Plain-text document sources

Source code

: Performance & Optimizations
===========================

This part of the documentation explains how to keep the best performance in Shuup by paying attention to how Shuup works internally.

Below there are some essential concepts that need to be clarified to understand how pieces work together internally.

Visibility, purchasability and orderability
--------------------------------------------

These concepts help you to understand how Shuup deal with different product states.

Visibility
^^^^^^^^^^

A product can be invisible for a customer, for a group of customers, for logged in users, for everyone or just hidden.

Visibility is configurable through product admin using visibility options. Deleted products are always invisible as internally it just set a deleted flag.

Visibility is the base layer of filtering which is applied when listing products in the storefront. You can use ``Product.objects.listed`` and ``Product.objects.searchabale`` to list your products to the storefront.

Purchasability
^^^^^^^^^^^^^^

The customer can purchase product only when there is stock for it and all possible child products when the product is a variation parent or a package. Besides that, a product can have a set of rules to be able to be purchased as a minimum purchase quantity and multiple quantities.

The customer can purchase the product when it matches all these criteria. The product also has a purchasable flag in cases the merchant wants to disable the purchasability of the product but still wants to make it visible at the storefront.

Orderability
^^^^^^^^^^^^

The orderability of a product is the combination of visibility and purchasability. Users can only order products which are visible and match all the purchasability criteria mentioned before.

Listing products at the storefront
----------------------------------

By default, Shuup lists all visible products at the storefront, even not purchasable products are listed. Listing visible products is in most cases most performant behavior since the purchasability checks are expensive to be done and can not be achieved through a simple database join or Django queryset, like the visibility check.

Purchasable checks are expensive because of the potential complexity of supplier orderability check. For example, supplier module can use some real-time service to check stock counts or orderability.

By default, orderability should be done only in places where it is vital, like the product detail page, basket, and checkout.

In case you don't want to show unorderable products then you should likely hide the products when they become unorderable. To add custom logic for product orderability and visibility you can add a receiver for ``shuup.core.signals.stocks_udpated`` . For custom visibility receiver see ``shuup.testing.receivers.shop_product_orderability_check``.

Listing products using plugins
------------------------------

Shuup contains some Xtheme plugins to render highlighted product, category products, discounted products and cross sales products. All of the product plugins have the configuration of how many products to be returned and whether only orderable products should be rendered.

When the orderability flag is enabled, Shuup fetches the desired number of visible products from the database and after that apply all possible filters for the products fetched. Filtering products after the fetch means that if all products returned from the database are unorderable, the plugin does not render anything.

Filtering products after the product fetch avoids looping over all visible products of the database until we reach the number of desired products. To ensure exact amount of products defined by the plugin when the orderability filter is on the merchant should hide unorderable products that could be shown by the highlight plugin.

Task instructions: Considering the records above, how many lines hold "understand"? Please answer with only the number.

Task result: 2